The survey of over 5,000 students finds state school-educated graduates may be among those hardest hit by the pandemic, as the report identifies a confidence gap between state school-educated and private school-educated graduates when it comes to expectations about their future careers:

  • State school-educated graduates feel significantly less prepared than their private school counterparts to enter the world of work: half (49%) of private school educated young people feel prepared vs only 2 in 5 (42%) of state school-educated young people.
  • A third (30%) of state school-educated graduates say they have felt their background has hindered them in an application process for work or academic study, vs only 1 in 5 (21%) privately-educated graduates.
  • Those who attended state schools expect a salary in five years’ time that is almost £8,000 less than those who were privately educated.

What Do Graduates Want? finds that across the board, graduates are changing their ideas about what they want out of their first job

  • There is a significant decline in appetite from graduates to go into banking jobs: only 13% of graduates are seeking jobs in banking this year, vs 20% last year – banking and finance has been replaced as the most sought after sector by consulting.
  • There is a growing appetite for entrepreneurship: 12% of graduates now want to start their own businesses after graduating vs 7% in 2019.

James Uffindell, Founder & CEO of Bright Network, commented:

“In these uncertain times, graduates need all the help they can get to understand what the opportunities are, and how best to find them.
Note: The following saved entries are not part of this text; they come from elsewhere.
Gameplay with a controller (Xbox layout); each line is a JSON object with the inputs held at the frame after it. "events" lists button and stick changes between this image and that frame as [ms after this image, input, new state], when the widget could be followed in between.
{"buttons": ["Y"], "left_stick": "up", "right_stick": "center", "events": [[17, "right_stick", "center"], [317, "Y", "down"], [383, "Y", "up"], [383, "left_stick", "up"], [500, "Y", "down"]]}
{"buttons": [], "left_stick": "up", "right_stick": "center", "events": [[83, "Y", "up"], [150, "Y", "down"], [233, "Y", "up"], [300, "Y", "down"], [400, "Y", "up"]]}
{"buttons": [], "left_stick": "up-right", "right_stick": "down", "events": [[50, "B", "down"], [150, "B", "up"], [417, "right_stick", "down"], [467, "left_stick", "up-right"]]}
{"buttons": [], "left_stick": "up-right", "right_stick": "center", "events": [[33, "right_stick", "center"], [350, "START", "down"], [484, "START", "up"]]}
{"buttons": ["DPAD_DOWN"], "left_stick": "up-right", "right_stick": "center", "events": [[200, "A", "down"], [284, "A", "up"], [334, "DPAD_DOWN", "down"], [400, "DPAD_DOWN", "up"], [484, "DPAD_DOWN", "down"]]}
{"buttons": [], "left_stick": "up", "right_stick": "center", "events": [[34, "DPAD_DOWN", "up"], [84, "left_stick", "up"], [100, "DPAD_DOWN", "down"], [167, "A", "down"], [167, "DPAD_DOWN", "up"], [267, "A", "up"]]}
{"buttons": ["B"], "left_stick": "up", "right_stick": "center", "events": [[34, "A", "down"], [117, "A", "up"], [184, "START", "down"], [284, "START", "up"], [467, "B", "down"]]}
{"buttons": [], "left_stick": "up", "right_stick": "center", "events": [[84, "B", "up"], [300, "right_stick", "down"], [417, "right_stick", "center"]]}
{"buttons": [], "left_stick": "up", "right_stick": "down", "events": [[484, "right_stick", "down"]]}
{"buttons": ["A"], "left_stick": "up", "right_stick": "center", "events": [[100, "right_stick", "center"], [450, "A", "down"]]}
It’s incumbent on universities, employers and services like ours to step up our support to ensure graduates are getting into the right careers – helping to rebuild an economy that will have been severely impacted by the coronavirus pandemic.”

“Our research finds graduates want to work flexibly, and we fully expect the COVID-19 pandemic may accelerate a long-term shift towards flexible working which existed before the pandemic took hold.

“The report does indicate that state school and private school-educated graduates will experience this pandemic, and the likely economic downturn that follows, quite differently . I call for employers and universities to ensure the same opportunities are available to all students, regardless of education, and that students from all backgrounds know about them.

“Overall, this year’s research has highlighted a real change in mentality about the future workforce. There’s no doubt today’s graduates face a challenging time ahead, and we look forward to supporting this new generation to fulfil their career aspirations despite these challenges.”

James Gordanifar, Head of Student Recruitment at EY, commented:

“Research like this from Bright Network is key in supporting our overall recruitment strategy, helping us build a strong and diverse graduate talent pool. In uncertain times like these, it’s so important to build confidence amongst the student population and support in developing their skills. The research highlights the importance of this upskilling, but also the continued need to champion inclusivity and opportunity for all, regardless of background. These are key values that EY and Bright Network share, and continue to work towards”

Founded in 2013, James Uffindell wanted to fix a problem. A problem that he saw as one of the biggest in British society: how the brightest graduate talent, regardless of background, connects with the best employment opportunities.

What Do Graduates Want? Data Insights From the Future Workforce is the fifth annual report that Bright Network has released to ensure that employers are meeting the needs of tomorrow’s graduates and how to best create those connections.